◆ The exercise
Reproduce the passage of the text on insecurity in Nigeria starting with "HOW BEST STATES" and going on through "governments do not.".

◆ Text to read
------------------------------------------------
WAS THE PRESIDENCY RIGHT IN ITS REACTION TO AKEREDOLU QUIT NOTICE?
The Presidency in my view, is right to be gravely worried about the Governor’s 7 day quit notice, seeing that this would infringe on the fundamental rights of Nigerian citizens, without a valid court order to that effect. A court order, I repeat, is necessary. We must carefully guide against ethno-religious reprisals in a volatile, mutually suspicious country of major religions and ethnic fault-lines as we have. By the way, why will Governors abdicate their solemn duties of protecting their people through short cuts? What stops Governor Akeredolu and other South West Governors from deploying their local vigilante groups such as AMOTEKUN, to flush out the identified criminals and prosecute them? What are they paid for? Why use the crimes of some (whether in the minority or majority) to deal with every herdsman, including the innocent ones? I don’t agree with this, even if my view is unpopular. Afterall, I am not in any popularity contest with anyone.
HOW BEST STATES CAN TACKLE THIS ISSUE OF INSECURITY
SOME IDENTIFIED PROBLEMS
– Bad governance and poor leadership
Bad governance and poor leadership still remain Nigeria’s bane and fundamental cause of insecurity from the past till date. It is the duty of every government anywhere to see its primary function as providing basic services such as security, welfare, water, electricity, good road network, quality education, and general infrastructure. Our governments do not.
– Overpopulation
Nigeria’s population has grown from 33 million in 1950 to about 208 million today [UNO, mid-June, 2020]. This phenomenal increase of the population has put enormous pressure on land and water resources used by farmers and pastoralists. This pressure has led to the blockage of transhumance routes and loss of grazing land to agricultural expansion, while the increased southward movement of pastoralists has led to increased conflict with local communities, with the latter (e.g. Ondo State) being at the receiving end.
– Porous Borders
One major immediate factor which has enhanced insecurity in Nigeria is the porous borders of the country, where individual movements are largely untracked. Given the porous borders, as well as the weak security system, weapons easily find their way into Nigeria from other countries. Small arms and light weapons proliferation have enabled militant and criminal groups to have unhindered access to arms. Nigeria is estimated to host over 70 percent of about 8 million illegal weapons in West Africa. The porosity of Nigerian borders has also led to unceasing influx of migrants from neighbouring countries, such as Niger Republic, Chad and Republic of Benin. These migrants who are mostly young men constitute the perpetrators of major crimes in the country.
– Rural /Urban Drift
The migration of jobless youths from rural areas to urban centres is a major cause of insecurity in Nigeria. Nigeria is one of the countries in the world with very high rural/urban drift.
------------------------------------------------
◆ Provided data
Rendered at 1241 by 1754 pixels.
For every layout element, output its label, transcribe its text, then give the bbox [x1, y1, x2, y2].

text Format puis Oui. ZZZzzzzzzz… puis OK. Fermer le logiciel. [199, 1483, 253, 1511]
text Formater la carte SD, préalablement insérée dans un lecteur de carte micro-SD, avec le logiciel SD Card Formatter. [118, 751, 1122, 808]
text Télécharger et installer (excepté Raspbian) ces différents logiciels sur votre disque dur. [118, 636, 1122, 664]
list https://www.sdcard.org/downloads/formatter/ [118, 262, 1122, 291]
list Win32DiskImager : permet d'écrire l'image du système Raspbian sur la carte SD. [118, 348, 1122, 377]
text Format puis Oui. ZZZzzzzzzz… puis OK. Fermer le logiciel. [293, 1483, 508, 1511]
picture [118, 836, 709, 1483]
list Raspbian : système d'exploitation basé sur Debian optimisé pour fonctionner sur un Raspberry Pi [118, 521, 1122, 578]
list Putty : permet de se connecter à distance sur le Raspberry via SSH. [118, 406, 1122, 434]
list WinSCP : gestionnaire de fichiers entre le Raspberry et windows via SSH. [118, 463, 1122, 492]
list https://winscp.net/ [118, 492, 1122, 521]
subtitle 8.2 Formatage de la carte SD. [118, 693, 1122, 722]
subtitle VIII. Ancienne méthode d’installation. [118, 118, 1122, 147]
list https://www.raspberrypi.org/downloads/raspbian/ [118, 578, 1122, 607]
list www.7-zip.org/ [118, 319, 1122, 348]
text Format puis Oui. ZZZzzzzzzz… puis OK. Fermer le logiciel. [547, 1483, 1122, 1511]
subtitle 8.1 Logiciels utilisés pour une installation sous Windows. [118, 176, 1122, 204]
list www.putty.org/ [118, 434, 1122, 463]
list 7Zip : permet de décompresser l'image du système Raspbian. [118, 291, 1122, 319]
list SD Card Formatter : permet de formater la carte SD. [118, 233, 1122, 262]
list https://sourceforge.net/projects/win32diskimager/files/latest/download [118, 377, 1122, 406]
------------------------------------------------
◆ Task answer
HOW BEST STATES CAN TACKLE THIS ISSUE OF INSECURITY
SOME IDENTIFIED PROBLEMS
– Bad governance and poor leadership
Bad governance and poor leadership still remain Nigeria’s bane and fundamental cause of insecurity from the past till date. It is the duty of every government anywhere to see its primary function as providing basic services such as security, welfare, water, electricity, good road network, quality education, and general infrastructure. Our governments do not.